So I’ve had Scientific Linux 6.0 64 bit on my Thinkpad R60 for a while now, and for the most part it has been fine. But one thing that has really annoyed me is that everytime there is a kernel update, I notice that the laptop fan is stuck on (when the system is essentially idle). I always think “This can’t be right” and reboot back off my old kernel.
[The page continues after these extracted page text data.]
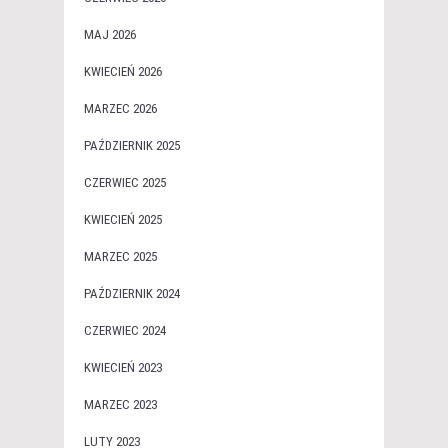
MAJ 2026
KWIECIEŃ 2026
MARZEC 2026
PAŹDZIERNIK 2025
CZERWIEC 2025
KWIECIEŃ 2025
MARZEC 2025
PAŹDZIERNIK 2024
CZERWIEC 2024
KWIECIEŃ 2023
MARZEC 2023
LUTY 2023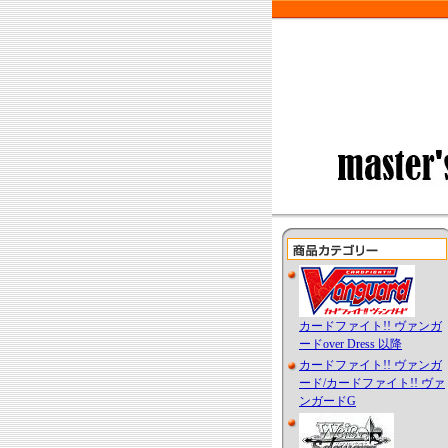
カードファイト!! ヴァンガ
ードover Dress 以降
カードファイト!! ヴァンガ
ード/カードファイト!! ヴァ
ンガードG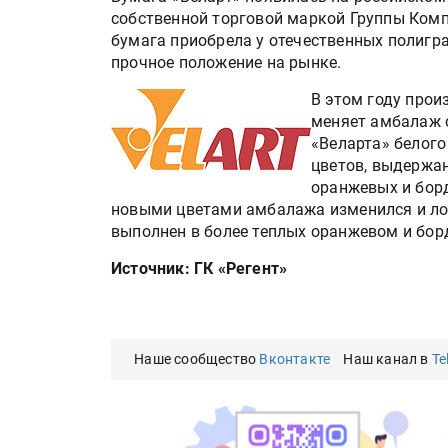
собственной торговой маркой Группы Комп
бумага приобрела у отечественных полигр
прочное положение на рынке.
В этом году прои
меняет амбалаж 
«Веларта» белого
цветов, выдержа
оранжевых и борд
новыми цветами амбалажа изменился и лог
выполнен в более теплых оранжевом и бор
Источник: ГК «Регент»
Наше сообщество
Вконтакте
Наш канал в
Te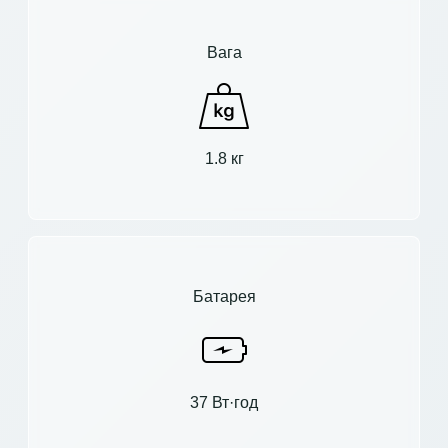
Вага
1.8 кг
Батарея
37 Вт·год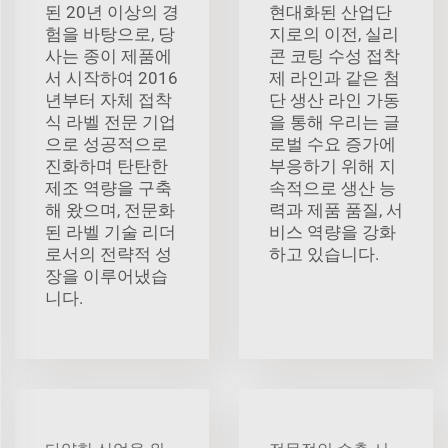
된 20년 이상의 경
현대화된 산업단
험을 바탕으로, 당
지로의 이전, 실리
사는 종이 제품에
콘 코팅 수성 접착
서 시작하여 2016
제 라인과 같은 첨
년부터 자체 접착
단 생산 라인 가동
식 라벨 전문 기업
을 통해 우리는 글
으로 성공적으로
로벌 수요 증가에
진화하며 탄탄한
부응하기 위해 지
제조 역량을 구축
속적으로 생산 능
해 왔으며, 전문화
력과 제품 품질, 서
된 라벨 기술 리더
비스 역량을 강화
로서의 전략적 성
하고 있습니다.
장을 이루어냈습
니다.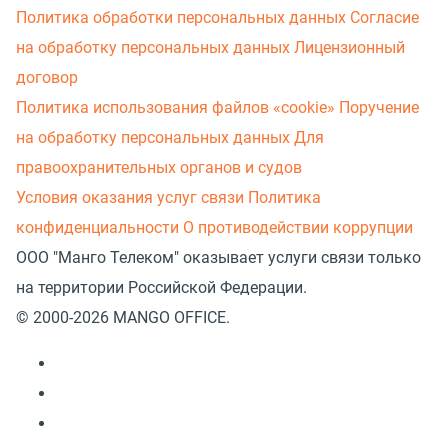
Политика обработки персональных данных
Согласие
на обработку персональных данных
Лицензионный
договор
Политика использования файлов «cookie»
Поручение
на обработку персональных данных
Для
правоохранительных органов и судов
Условия оказания услуг связи
Политика
конфиденциальности
О противодействии коррупции
ООО "Манго Телеком" оказывает услуги связи только
на территории Российской Федерации.
© 2000-2026 MANGO OFFICE.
The thing is the only kernel I have now that has ‘good’ fan behaviour is 2.6.32-71.24.1 which is the one that went in when I first installed SL 6.0. Under that kernel , when the R60 is relatively idle, the fan will come on at 2500 to 2900rpm or so for say 60 secs, then be completely off for another 60 secs. That’s kind of how I expect it to be when the system is idle (it would be nicer if the fan was off for longer periods … but sometimes off is better than never off)
A few yum updates later I also have 2.6.32-71.29.1 and the latest being 2.6.32-131.2.1. These two always run with the fan stuck on at 3300rpm or so (while the R60 is essentially idle). Very annoying. So it’s been interesting to read the various ‘linux power regression’ articles on Phoronix lately. The leading cause of the Recent Linux Kernel Power Problems article explains a key source of the problem related to some ASPM subsystem … and a boot option workaround; “pcie_aspm=force”
So I had a go at adding that option into the grub.conf for the 2.6.32-131.2.1 kernel and amazingly the fan behaviour is back to the “right” behaviour. The fan now comes on for about 60 secs at 2800rpm, then goes off for 60 secs and so on. Cool stuff. Many thanks to the Phoronix site for figuring this out.
Now, a key thing to remember with Redhat/SL kernels is that they contain many patches from more recent kernels ‘backported’ into an older kernel such as 2.6.32 … and hence that partly explains why this problem exists on the recent SL 6.0 kernels.